Stored data entries
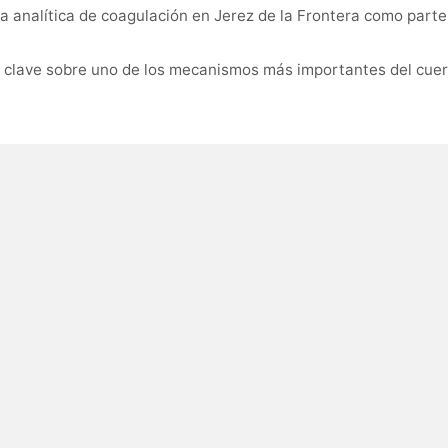
a analítica de coagulación en Jerez de la Frontera como parte
n clave sobre uno de los mecanismos más importantes del cuer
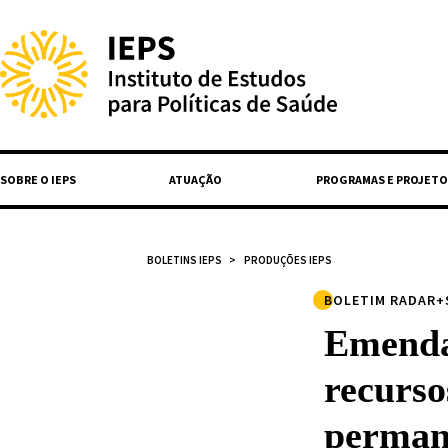
SOBRE O IEPS
ATUAÇÃO
PROGRAMAS E PROJETO
BOLETINS IEPS
PRODUÇÕES IEPS
BOLETIM RADAR+S
Emenda
recurso
perman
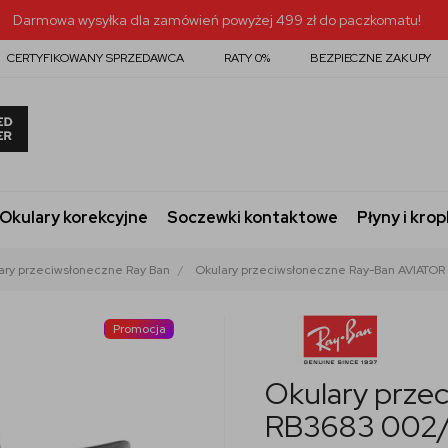
Darmowa wysyłka dla zamówień powyżej 499 zł do paczkomatu!
CERTYFIKOWANY SPRZEDAWCA
RATY 0%
BEZPIECZNE ZAKUPY
Okulary korekcyjne
Soczewki kontaktowe
Płyny i krop
ary przeciwsłoneczne Ray Ban
Okulary przeciwsłoneczne Ray-Ban AVIATOR
Promocja
Okulary prze
RB3683 002/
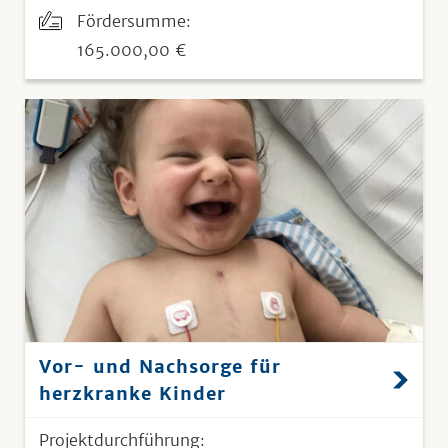
Fördersumme:
165.000,00 €
Vor- und Nachsorge für
herzkranke Kinder
Projektdurchführung:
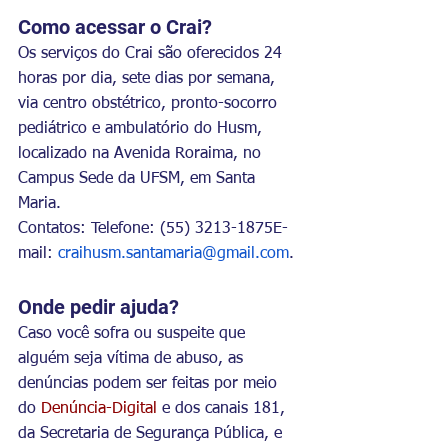
Como acessar o Crai?
Os serviços do Crai são oferecidos 24 
horas por dia, sete dias por semana, 
via centro obstétrico, pronto-socorro 
pediátrico e ambulatório do Husm, 
localizado na Avenida Roraima, no 
Campus Sede da UFSM, em Santa 
Maria.
Contatos: 
Telefone: (55) 3213-1875E-
mail: 
craihusm.santamaria@gmail.com
.
Onde pedir ajuda?
Caso você sofra ou suspeite que 
alguém seja vítima de abuso, as 
denúncias podem ser feitas por meio 
do 
Denúncia-Digital 
e dos canais 181, 
da Secretaria de Segurança Pública, e 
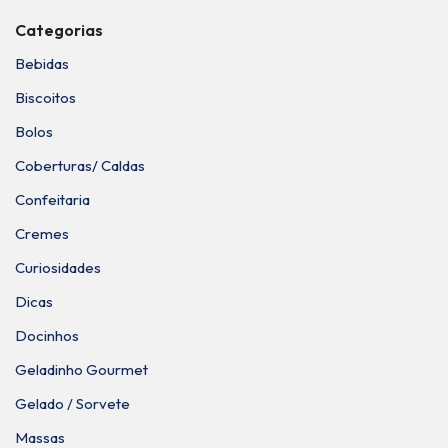
Categorias
Bebidas
Biscoitos
Bolos
Coberturas/ Caldas
Confeitaria
Cremes
Curiosidades
Dicas
Docinhos
Geladinho Gourmet
Gelado / Sorvete
Massas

▶ _WHAT THIS TASK INVOLVES_
Word for word, set down each record shown above, omitting the pictures.

▶ _TASK OUTPUT_
a analítica de coagulación en Jerez de la Frontera como parte
n clave sobre uno de los mecanismos más importantes del cuer
SOBRE O IEPS
ATUAÇÃO
PROGRAMAS E PROJETO
BOLETINS IEPS
PRODUÇÕES IEPS
BOLETIM RADAR+S
Emenda
recurso
perman
Darmowa wysyłka dla zamówień powyżej 499 zł do paczkomatu!
CERTYFIKOWANY SPRZEDAWCA
RATY 0%
BEZPIECZNE ZAKUPY
Okulary korekcyjne
Soczewki kontaktowe
Płyny i krop
ary przeciwsłoneczne Ray Ban
Okulary przeciwsłoneczne Ray-Ban AVIATOR
Promocja
Okulary prze
RB3683 002/
Fördersumme:
165.000,00 €
Vor- und Nachsorge für
herzkranke Kinder
Projektdurchführung:
Como acessar o Crai?
Os serviços do Crai são oferecidos 24 
horas por dia, sete dias por semana, 
via centro obstétrico, pronto-socorro 
pediátrico e ambulatório do Husm, 
localizado na Avenida Roraima, no 
Campus Sede da UFSM, em Santa 
Maria.
Contatos: 
Telefone: (55) 3213-1875E-
mail: 
craihusm.santamaria@gmail.com
.
Onde pedir ajuda?
Caso você sofra ou suspeite que 
alguém seja vítima de abuso, as 
denúncias podem ser feitas por meio 
do 
Denúncia-Digital 
e dos canais 181, 
da Secretaria de Segurança Pública, e 
Categorias
Bebidas
Biscoitos
Bolos
Coberturas/ Caldas
Confeitaria
Cremes
Curiosidades
Dicas
Docinhos
Geladinho Gourmet
Gelado / Sorvete
Massas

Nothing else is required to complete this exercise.